## [ASSIGNMENT]
Write out each line from the data below that includes the word "Paulssonstiftelserna".

Stored dataset items:
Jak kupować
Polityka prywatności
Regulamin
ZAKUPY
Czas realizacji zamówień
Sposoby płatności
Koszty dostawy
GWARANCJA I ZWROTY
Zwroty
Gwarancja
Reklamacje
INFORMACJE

--

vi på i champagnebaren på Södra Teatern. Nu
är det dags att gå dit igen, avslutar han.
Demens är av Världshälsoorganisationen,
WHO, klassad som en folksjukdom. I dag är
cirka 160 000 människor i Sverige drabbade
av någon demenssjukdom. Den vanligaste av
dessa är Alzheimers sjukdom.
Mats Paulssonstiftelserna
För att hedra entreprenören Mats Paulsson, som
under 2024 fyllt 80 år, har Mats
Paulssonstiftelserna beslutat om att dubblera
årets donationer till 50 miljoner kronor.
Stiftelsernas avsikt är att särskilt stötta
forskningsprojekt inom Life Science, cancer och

## [SOLUTION TO THE PROBLEM]
Mats Paulssonstiftelserna
Paulssonstiftelserna beslutat om att dubblera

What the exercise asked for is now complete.